-- WHAT NEEDS TO BE DONE --
Every line in the entries that holds "author" should be identified and copied.

-- SUPPLIED DATA --

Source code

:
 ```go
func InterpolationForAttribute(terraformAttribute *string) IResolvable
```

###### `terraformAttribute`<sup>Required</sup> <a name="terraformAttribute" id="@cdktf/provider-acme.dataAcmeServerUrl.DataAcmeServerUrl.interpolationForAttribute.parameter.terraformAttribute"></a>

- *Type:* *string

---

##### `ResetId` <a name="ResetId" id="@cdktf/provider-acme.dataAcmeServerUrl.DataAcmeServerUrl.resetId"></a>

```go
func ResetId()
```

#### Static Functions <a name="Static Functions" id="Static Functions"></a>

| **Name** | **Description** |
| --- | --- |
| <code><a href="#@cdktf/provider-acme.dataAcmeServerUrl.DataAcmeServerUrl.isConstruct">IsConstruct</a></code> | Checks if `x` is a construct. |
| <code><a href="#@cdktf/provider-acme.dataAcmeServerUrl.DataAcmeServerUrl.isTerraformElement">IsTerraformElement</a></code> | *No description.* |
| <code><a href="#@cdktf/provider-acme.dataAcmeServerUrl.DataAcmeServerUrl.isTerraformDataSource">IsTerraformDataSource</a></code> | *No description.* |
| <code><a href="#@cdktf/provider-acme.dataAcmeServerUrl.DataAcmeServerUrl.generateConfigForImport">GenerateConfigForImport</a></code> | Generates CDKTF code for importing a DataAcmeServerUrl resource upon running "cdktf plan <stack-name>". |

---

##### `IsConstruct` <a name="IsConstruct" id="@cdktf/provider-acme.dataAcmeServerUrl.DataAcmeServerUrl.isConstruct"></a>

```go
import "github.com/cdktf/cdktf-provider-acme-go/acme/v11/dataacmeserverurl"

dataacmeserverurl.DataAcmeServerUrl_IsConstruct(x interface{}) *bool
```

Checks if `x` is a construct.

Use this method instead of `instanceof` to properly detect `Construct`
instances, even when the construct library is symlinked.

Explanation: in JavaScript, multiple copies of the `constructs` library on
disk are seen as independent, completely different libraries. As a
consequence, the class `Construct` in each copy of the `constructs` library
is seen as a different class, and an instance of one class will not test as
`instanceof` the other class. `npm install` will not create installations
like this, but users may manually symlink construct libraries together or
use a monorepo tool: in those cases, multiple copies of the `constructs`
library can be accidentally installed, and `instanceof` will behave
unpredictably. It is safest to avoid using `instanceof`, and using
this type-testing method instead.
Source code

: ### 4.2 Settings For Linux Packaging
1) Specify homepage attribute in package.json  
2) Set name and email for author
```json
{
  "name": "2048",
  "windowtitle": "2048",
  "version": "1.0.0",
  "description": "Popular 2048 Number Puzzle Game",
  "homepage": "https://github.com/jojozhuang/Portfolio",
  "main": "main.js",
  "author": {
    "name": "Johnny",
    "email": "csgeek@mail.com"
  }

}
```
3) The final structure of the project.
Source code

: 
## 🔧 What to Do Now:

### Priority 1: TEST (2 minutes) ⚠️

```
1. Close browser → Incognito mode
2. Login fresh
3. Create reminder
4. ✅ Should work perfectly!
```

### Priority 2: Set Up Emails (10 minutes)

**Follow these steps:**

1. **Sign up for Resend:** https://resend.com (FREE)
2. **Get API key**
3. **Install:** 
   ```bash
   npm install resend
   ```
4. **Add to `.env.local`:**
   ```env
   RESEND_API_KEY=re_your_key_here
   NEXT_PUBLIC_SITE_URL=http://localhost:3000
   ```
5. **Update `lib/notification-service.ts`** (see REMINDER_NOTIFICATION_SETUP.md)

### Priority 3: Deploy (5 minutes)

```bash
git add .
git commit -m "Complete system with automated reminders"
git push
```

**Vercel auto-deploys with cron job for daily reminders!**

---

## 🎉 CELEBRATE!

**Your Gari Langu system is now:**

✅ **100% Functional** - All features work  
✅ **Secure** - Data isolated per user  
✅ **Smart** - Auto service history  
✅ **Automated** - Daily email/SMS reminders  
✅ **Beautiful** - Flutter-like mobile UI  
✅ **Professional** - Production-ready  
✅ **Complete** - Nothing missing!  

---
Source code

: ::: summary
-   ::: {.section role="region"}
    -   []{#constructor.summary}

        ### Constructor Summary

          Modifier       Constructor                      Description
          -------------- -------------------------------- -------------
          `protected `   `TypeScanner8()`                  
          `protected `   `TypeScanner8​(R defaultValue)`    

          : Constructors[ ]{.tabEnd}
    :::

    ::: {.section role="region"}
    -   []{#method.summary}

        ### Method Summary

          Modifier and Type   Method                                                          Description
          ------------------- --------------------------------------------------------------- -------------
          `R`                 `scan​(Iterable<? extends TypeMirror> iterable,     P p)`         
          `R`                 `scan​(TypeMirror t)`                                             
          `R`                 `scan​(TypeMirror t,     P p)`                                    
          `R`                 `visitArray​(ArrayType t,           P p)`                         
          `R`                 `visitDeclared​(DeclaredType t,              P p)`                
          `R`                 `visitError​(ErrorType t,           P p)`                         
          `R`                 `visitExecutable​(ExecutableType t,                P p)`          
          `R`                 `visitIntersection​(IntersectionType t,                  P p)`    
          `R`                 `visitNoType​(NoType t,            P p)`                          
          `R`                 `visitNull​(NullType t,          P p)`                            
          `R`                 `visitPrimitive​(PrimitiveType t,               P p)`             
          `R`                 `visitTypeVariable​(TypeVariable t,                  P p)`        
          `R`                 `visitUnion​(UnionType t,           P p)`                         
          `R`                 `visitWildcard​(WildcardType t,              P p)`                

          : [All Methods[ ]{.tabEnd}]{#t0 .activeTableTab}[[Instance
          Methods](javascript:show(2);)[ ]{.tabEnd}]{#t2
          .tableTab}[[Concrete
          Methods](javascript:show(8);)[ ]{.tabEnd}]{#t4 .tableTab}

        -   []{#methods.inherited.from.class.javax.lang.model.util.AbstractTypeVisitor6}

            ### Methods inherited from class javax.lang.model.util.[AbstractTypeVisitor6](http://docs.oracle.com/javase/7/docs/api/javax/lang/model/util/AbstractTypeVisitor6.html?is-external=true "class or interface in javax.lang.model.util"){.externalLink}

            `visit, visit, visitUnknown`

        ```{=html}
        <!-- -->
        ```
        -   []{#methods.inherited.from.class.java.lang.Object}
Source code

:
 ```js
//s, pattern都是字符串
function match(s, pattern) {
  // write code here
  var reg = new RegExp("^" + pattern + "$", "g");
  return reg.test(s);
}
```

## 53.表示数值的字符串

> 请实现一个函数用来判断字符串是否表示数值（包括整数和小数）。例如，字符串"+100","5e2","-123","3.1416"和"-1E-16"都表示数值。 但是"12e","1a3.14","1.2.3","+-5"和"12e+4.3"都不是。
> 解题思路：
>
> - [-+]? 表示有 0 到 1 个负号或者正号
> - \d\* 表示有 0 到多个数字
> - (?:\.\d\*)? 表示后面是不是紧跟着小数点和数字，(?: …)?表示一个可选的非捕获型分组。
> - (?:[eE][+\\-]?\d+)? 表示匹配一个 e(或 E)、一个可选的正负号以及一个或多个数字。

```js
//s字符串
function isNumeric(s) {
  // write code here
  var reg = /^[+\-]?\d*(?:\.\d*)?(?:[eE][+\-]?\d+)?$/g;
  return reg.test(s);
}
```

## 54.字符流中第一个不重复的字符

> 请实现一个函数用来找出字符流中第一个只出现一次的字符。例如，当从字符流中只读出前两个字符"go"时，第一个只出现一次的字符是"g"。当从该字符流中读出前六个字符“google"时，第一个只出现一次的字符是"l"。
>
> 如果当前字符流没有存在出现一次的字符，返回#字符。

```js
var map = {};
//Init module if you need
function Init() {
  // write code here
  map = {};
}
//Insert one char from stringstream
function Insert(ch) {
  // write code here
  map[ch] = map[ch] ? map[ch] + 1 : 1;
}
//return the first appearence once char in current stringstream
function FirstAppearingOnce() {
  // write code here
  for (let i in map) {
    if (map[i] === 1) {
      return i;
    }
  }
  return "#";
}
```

-- COMPLETED TASK --
2) Set name and email for author
  "author": {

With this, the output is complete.